Brief> In the passage about the Biltmore Hotel below, rewrite the section that opens with "Biltmore Hotel, New" and closes with "Club in April 1916.", replacing "presided over" with "chaired".

Text passage>

>>>>>

The Biltmore Hotel—where the IGC met to finalize plans for their June flower show—had opened its doors on New Year’s Eve in 1913 at a cost of $10 million dollars. Spanning the entire block between Vanderbilt and Madison Avenues and 43rd and 44th Streets, the hotel was designed by Warren & Wetmore, who were also the architects of Grand Central Terminal and the Grand Central Palace. It had one thousand bedrooms, a number of dining areas, a grand ballroom, and a variety of other high-end amenities. (The famous clock that hung at the entrance to the Palm Court was a legendary meeting spot.) The Biltmore was also a popular place for large gatherings, and its location near the spring flower show made it the ideal site for the IGC to conduct their business in April 1916.

Biltmore Hotel, New York City. The New York Public Library. The now-demolished Biltmore—which was designed by Warren & Wetmore as part of the Grand Central Terminal complex—opened its doors in 1913. This was where Dr. George Norton Miller presided over a meeting of the International Garden Club in April 1916.

<<<<<

Items listed in a dataset
>>>>>

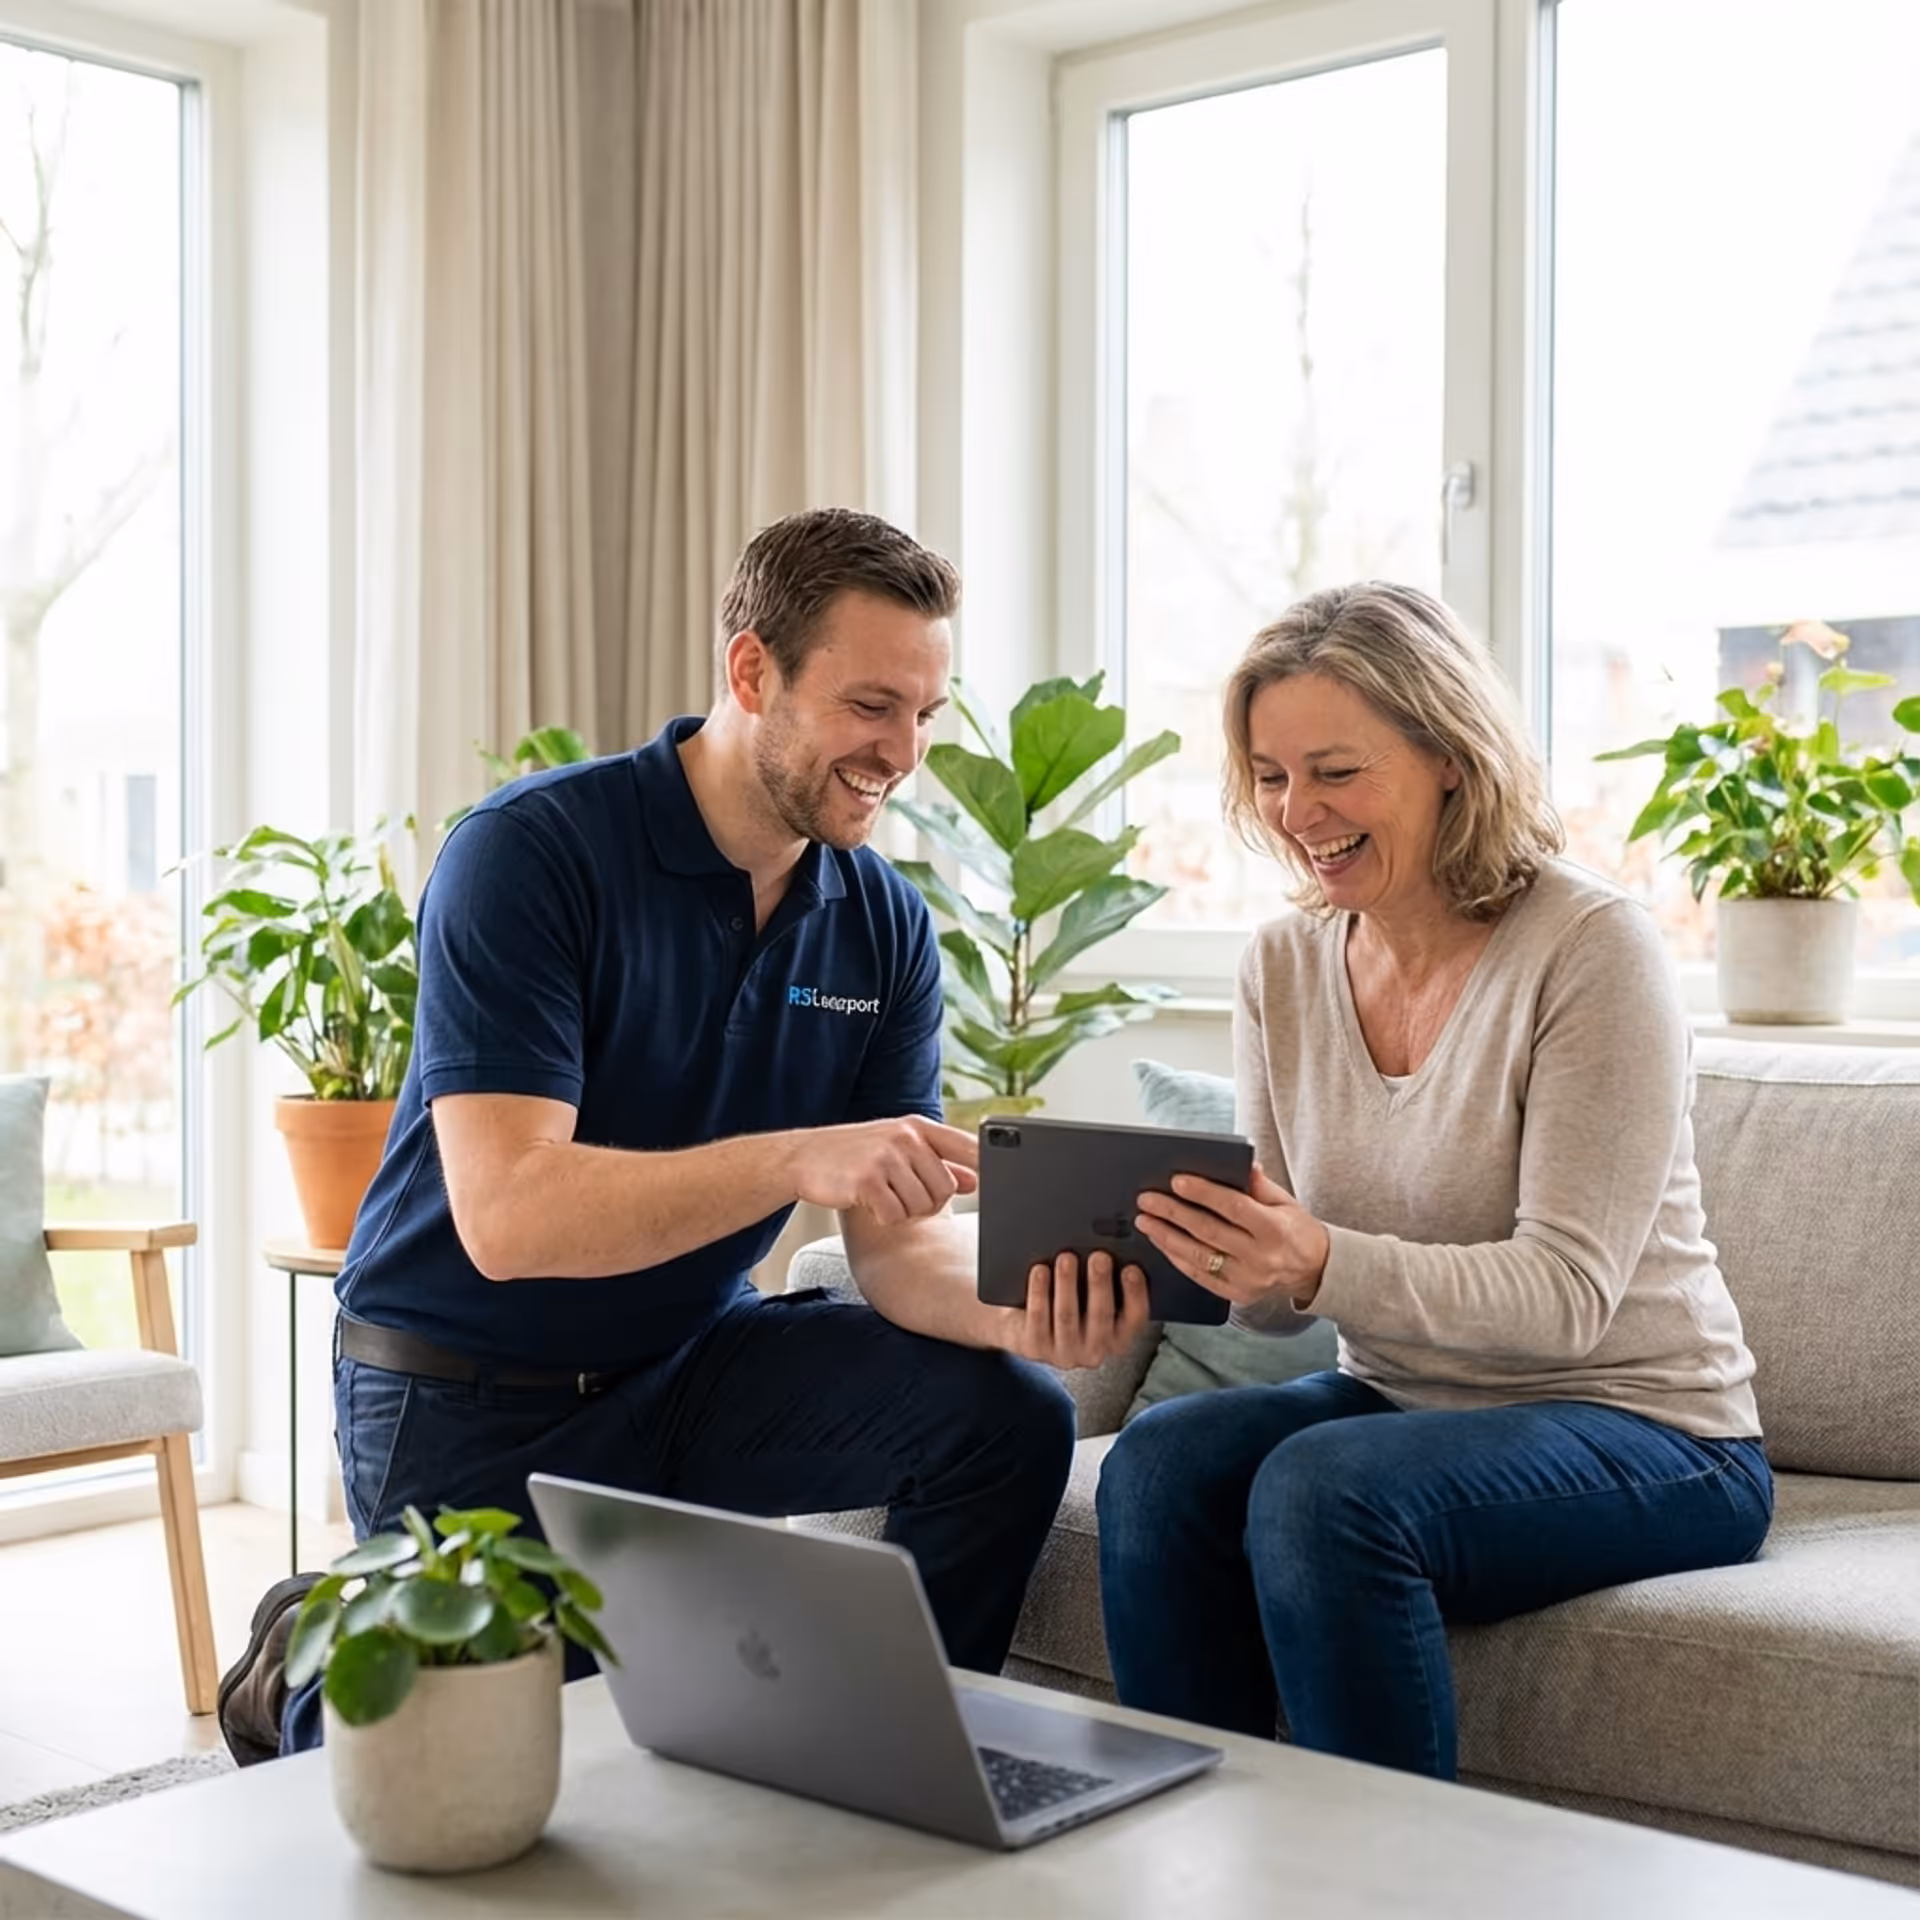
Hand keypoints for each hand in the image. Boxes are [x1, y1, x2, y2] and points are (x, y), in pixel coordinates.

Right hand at [786, 1116, 980, 1224]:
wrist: (803, 1157)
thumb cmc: (855, 1155)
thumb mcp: (898, 1151)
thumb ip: (938, 1164)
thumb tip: (976, 1181)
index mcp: (918, 1127)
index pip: (967, 1146)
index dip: (988, 1167)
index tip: (1009, 1181)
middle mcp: (906, 1138)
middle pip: (946, 1188)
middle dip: (929, 1202)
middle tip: (900, 1193)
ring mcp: (886, 1157)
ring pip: (923, 1205)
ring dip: (905, 1211)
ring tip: (882, 1194)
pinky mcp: (867, 1181)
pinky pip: (896, 1215)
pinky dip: (885, 1217)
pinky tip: (868, 1203)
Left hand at [999, 1250, 1152, 1369]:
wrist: (1026, 1326)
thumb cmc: (1069, 1303)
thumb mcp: (1092, 1296)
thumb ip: (1105, 1281)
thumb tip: (1112, 1247)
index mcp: (1117, 1336)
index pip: (1134, 1318)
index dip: (1135, 1294)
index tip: (1132, 1269)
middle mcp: (1094, 1350)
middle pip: (1100, 1316)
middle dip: (1100, 1283)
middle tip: (1099, 1257)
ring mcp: (1064, 1351)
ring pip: (1067, 1316)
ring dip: (1068, 1284)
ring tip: (1066, 1258)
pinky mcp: (1035, 1347)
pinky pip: (1037, 1319)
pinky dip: (1040, 1292)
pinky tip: (1040, 1270)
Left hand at [1134, 1163, 1329, 1310]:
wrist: (1315, 1270)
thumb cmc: (1297, 1229)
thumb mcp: (1286, 1202)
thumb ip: (1260, 1186)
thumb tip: (1243, 1165)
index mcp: (1274, 1230)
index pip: (1233, 1208)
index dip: (1203, 1193)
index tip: (1176, 1181)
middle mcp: (1261, 1257)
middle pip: (1209, 1232)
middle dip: (1173, 1214)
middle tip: (1147, 1200)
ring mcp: (1248, 1280)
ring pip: (1199, 1257)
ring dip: (1167, 1238)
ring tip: (1146, 1222)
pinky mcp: (1238, 1295)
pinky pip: (1201, 1277)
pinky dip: (1178, 1259)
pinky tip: (1162, 1244)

<<<<<

Written answer>
Biltmore Hotel, New York City. The New York Public Library. The now-demolished Biltmore—which was designed by Warren & Wetmore as part of the Grand Central Terminal complex—opened its doors in 1913. This was where Dr. George Norton Miller chaired a meeting of the International Garden Club in April 1916.